Democratic stranglehold on West Virginia is loosening

Voters in the traditionally Democratic state of West Virginia are moving away from the Democratic Party to become Independents says an article by Mike Myer in the Intelligencer:

Thirty years ago, just 2.1 percent of voters in West Virginia listed themselves as having “no party affiliation.” Today, we call them independents, and they are 16.1 percent of registered voters.

Where did the increase come from? The Democrat Party, almost exclusively.

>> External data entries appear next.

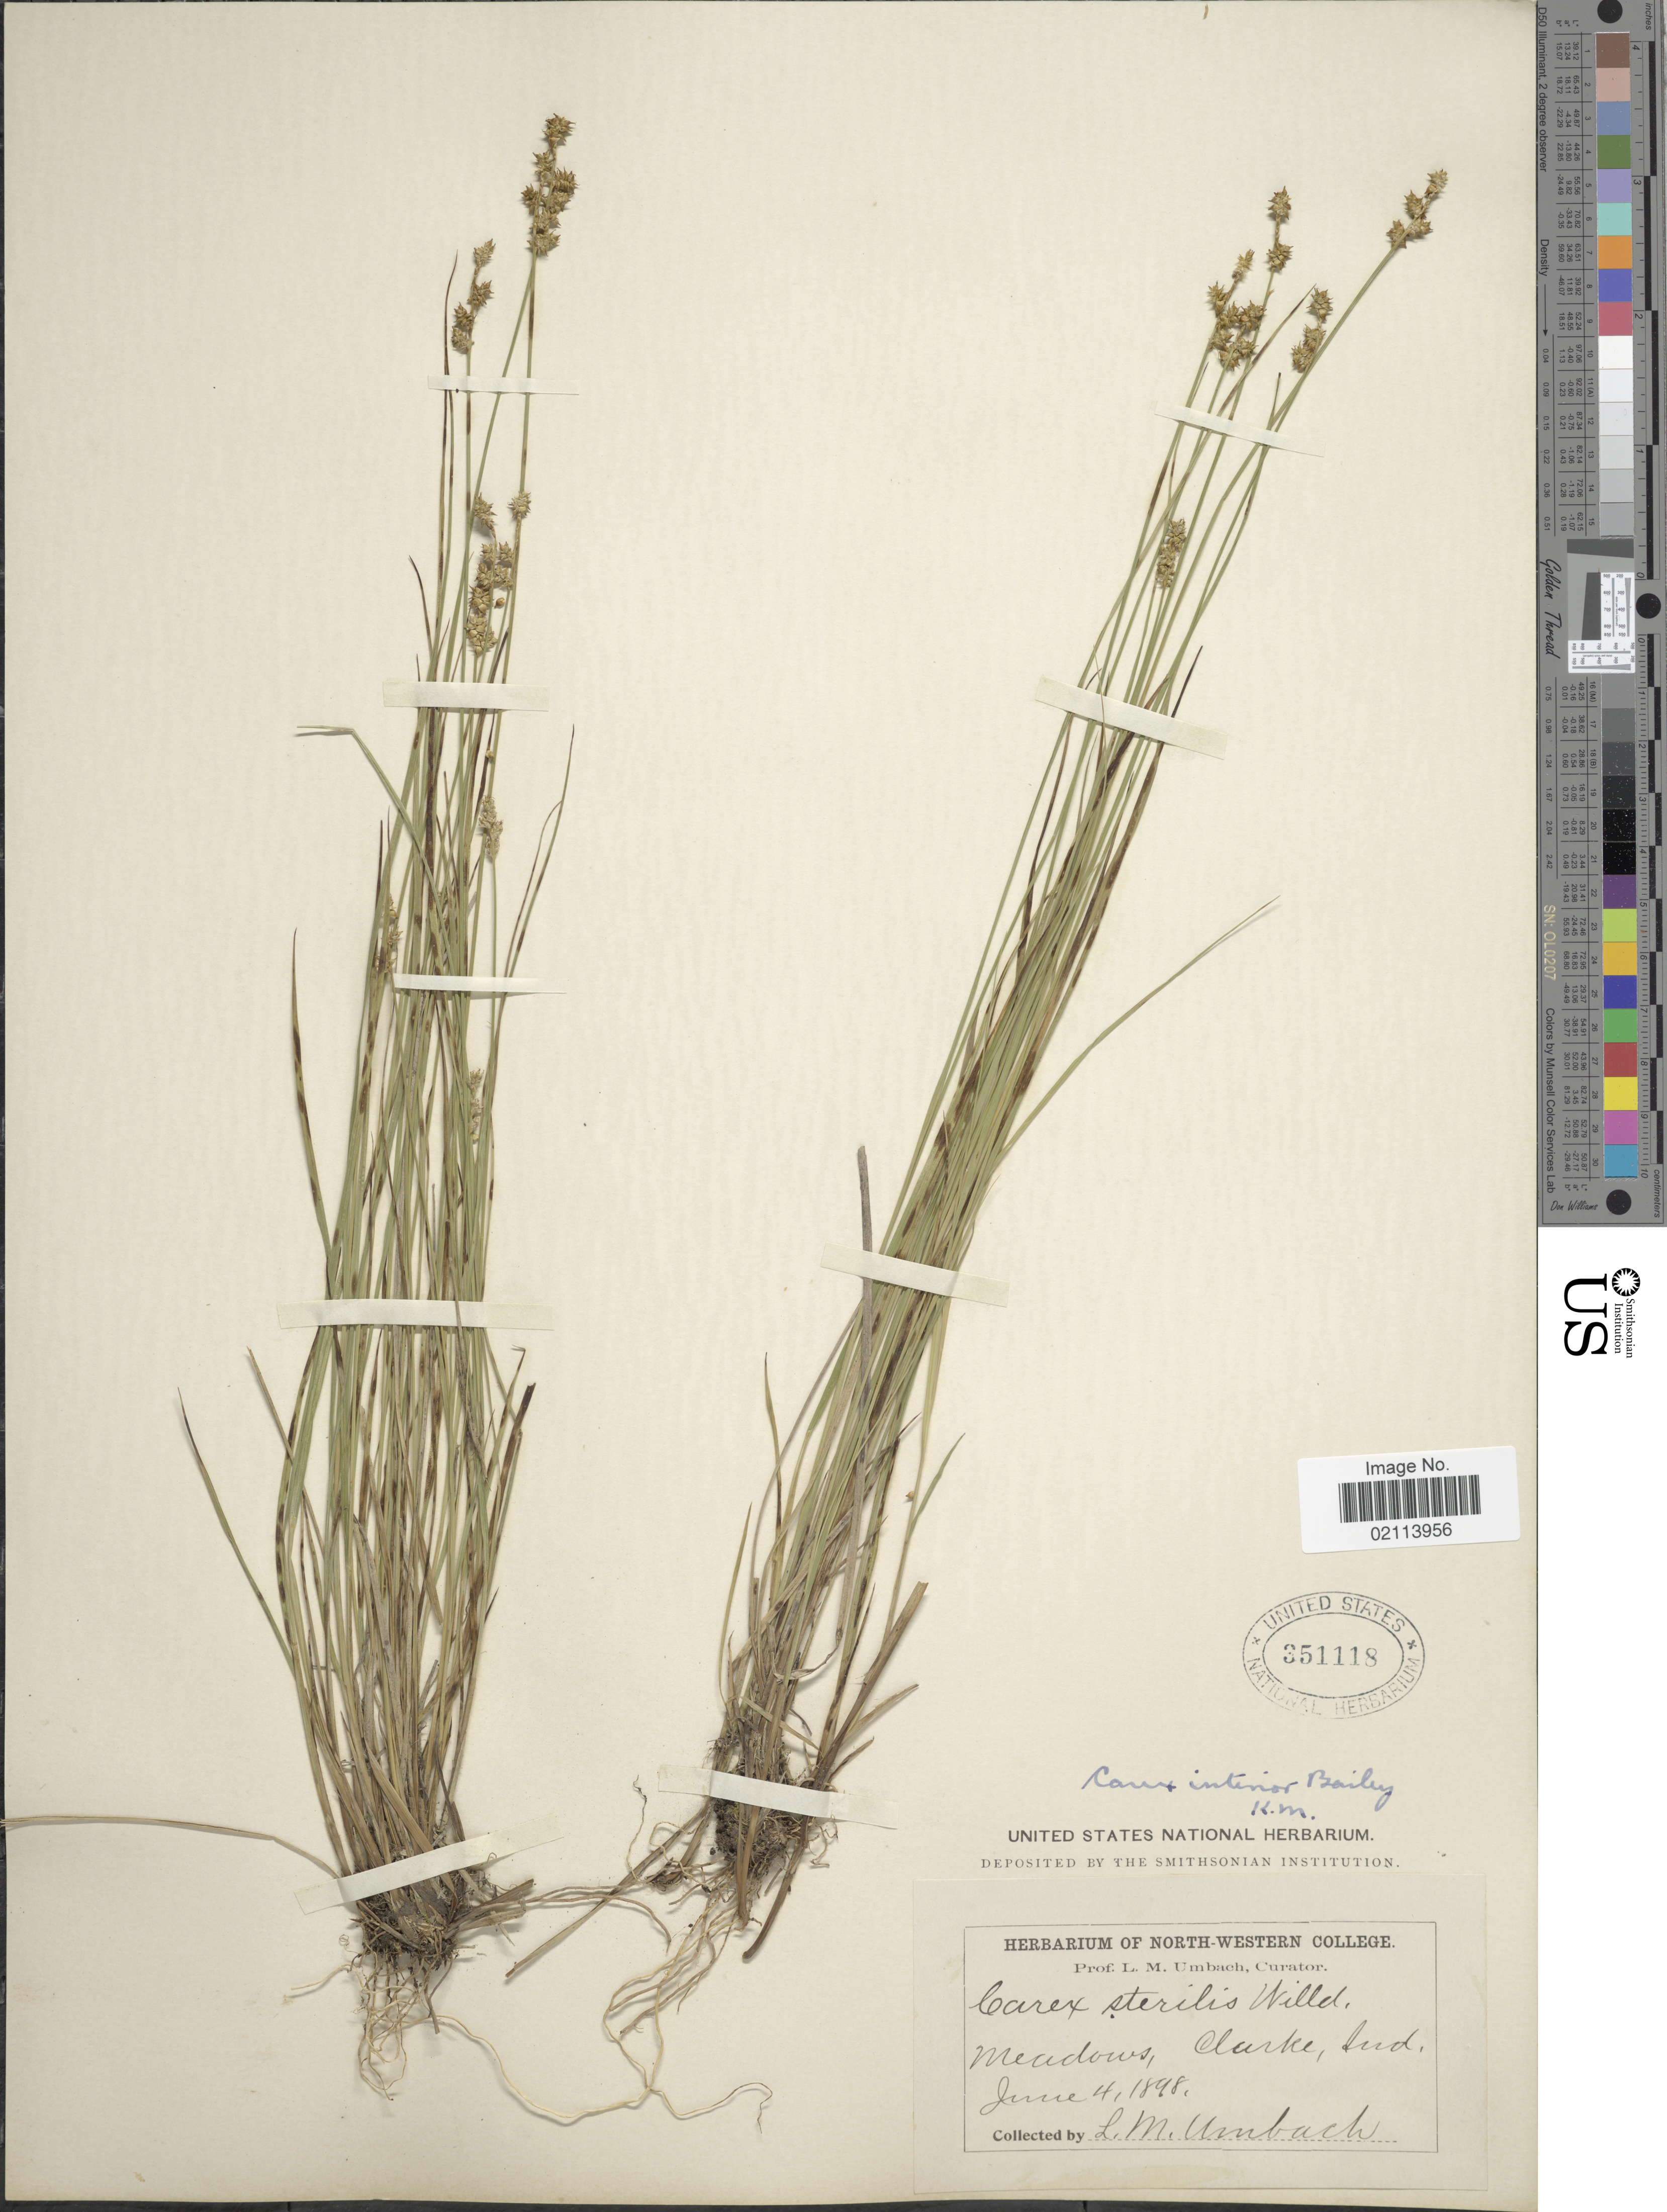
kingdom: Plantae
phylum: Tracheophyta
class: Liliopsida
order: Poales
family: Cyperaceae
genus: Carex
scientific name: Carex interior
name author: L.H. Bailey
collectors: L. M. Umbach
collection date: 1898-06-04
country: United States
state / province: Indiana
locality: Meadows, Clarke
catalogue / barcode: US 351118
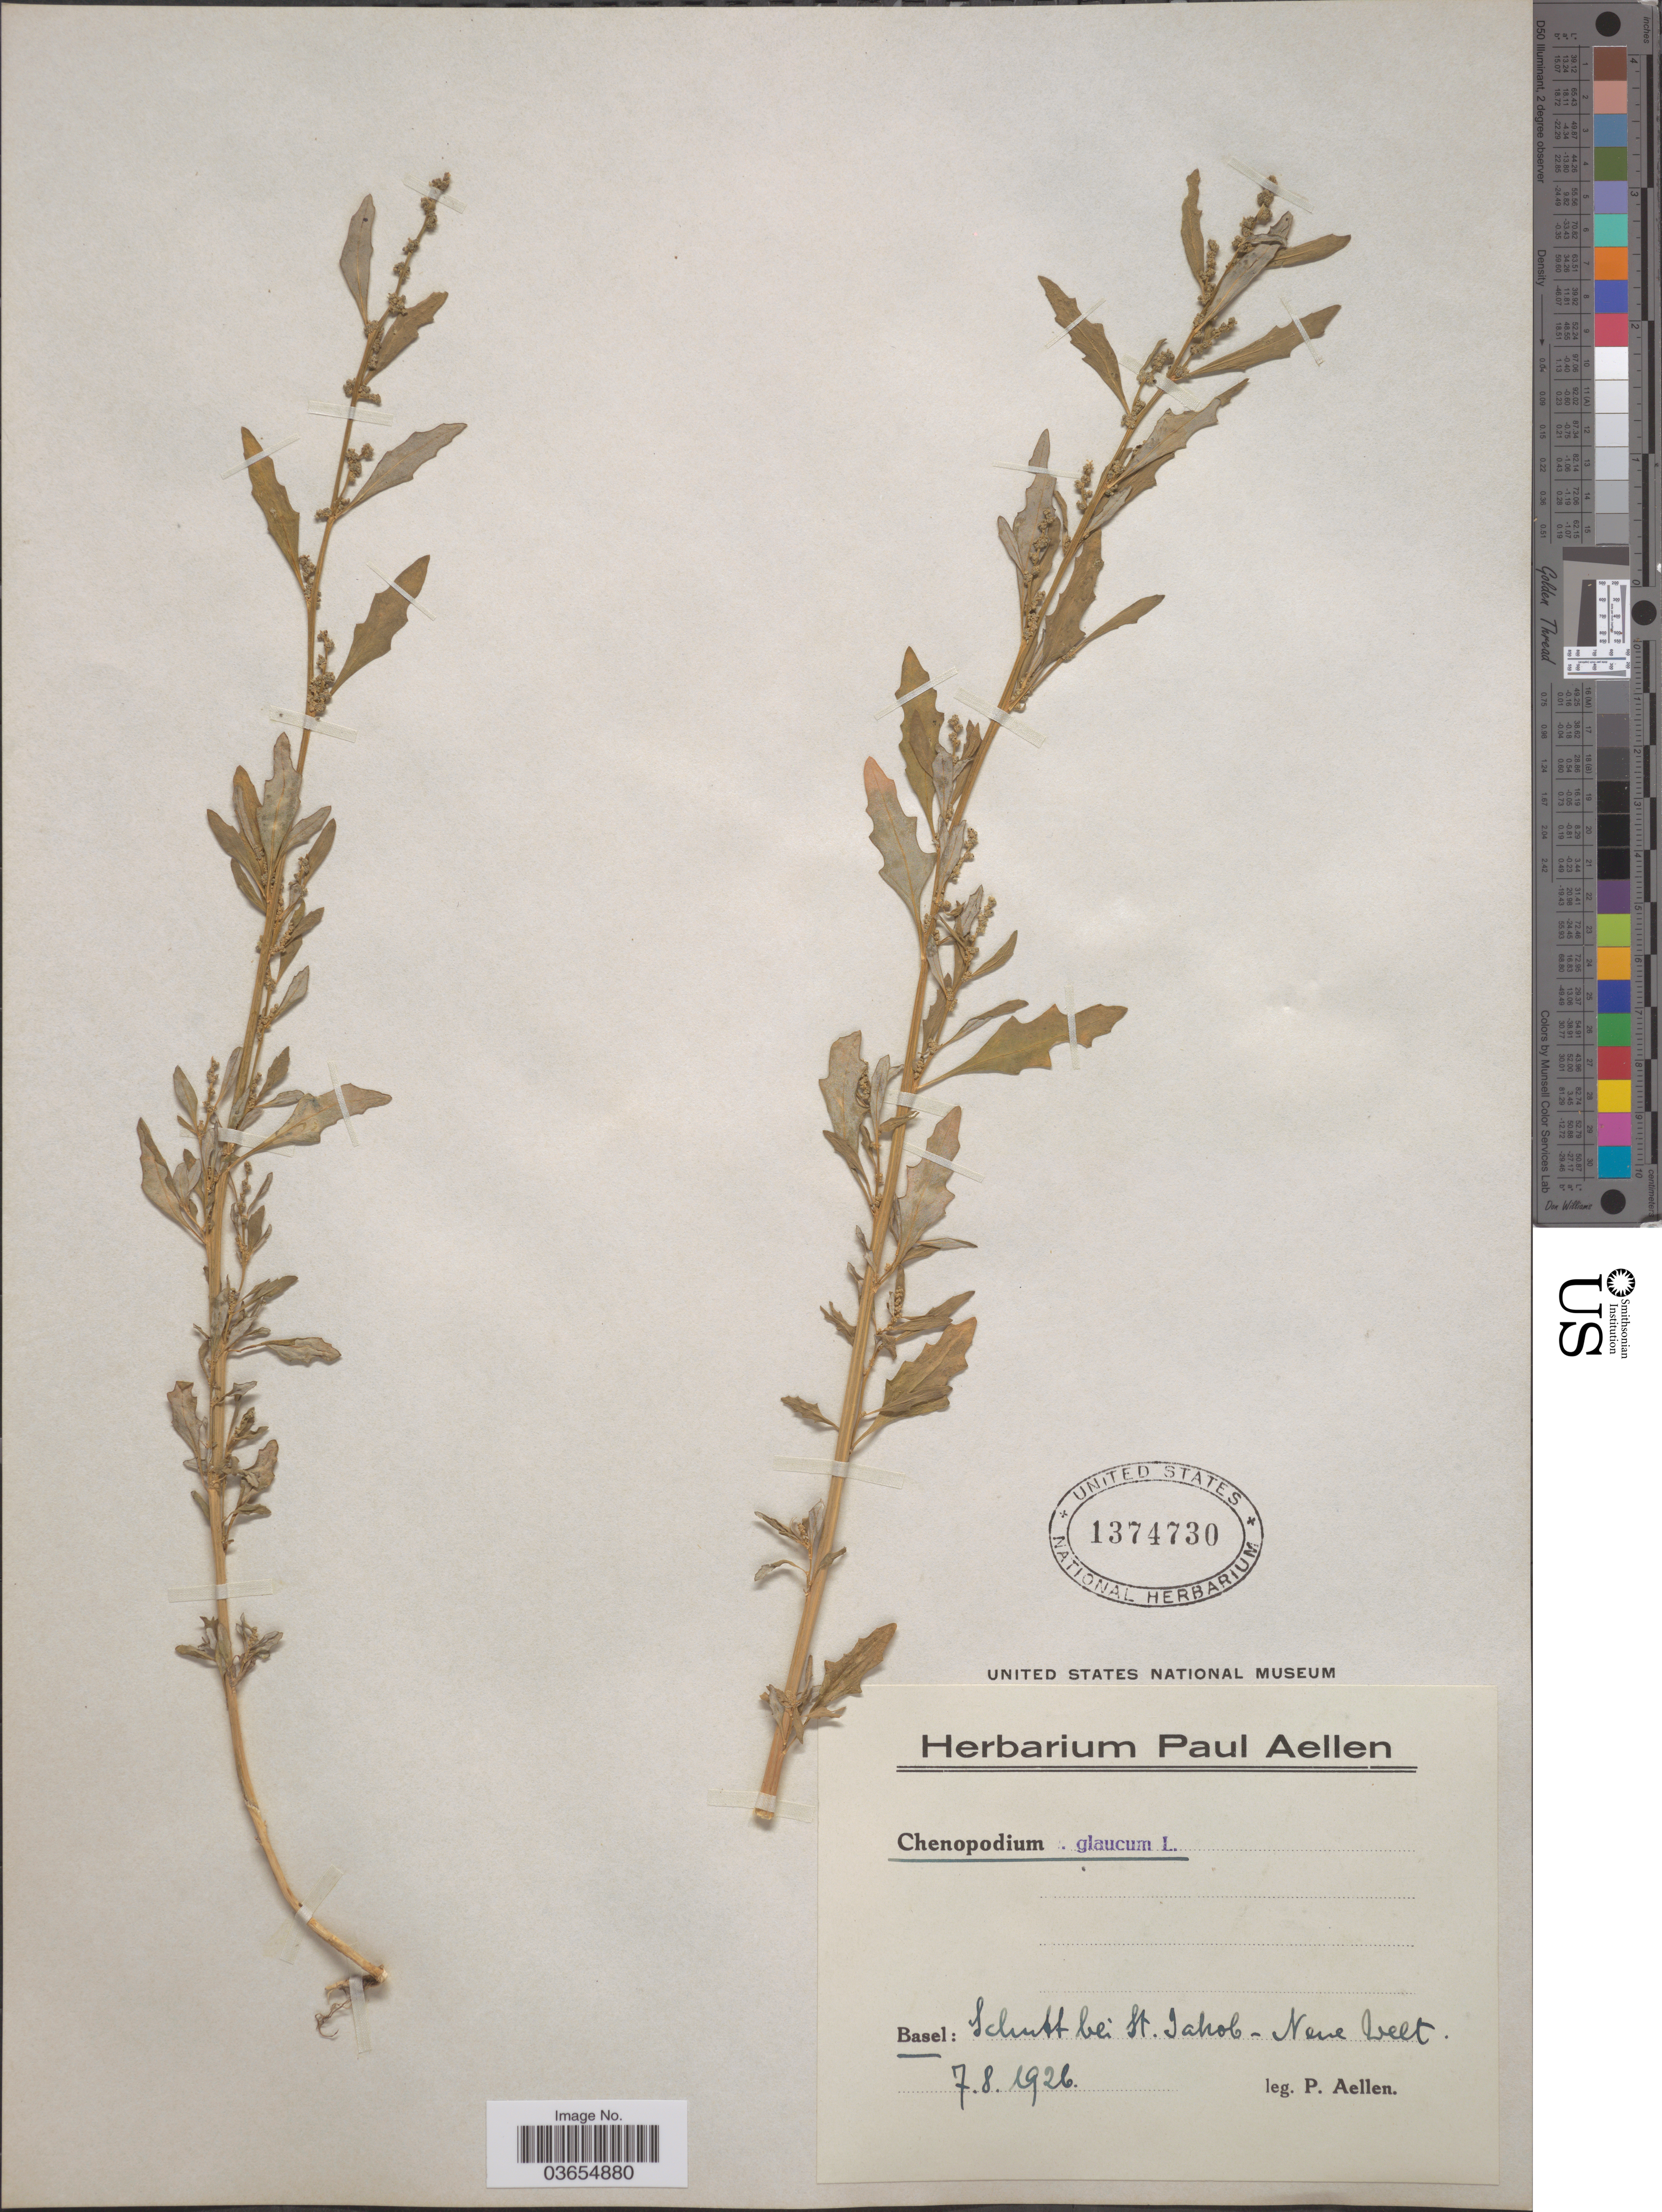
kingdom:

In 1980, 30.5 percent of Mountain State voters were registered as Republicans. Today, 28.8 percent vote under the GOP label. That’s not much change.

But in 1980, 67.3 percent of voters were registered Democrats. Now the percentage is 53.4 – a decline of almost precisely the same number of percentage points gained by independents.

What does the shift mean? That the Democrat Party, which has enjoyed a stranglehold on the West Virginia Statehouse since 1932, is losing power.


The upswing in independent voters, along with symptoms such as the Tea Party movement, indicate a distrust of the status quo. That happens to be Democrats, at both the state and national levels.

The article goes on to suggest that attacks on the coal industry by environmentalists and Democratic politicians (Obama too) are responsible for the shift.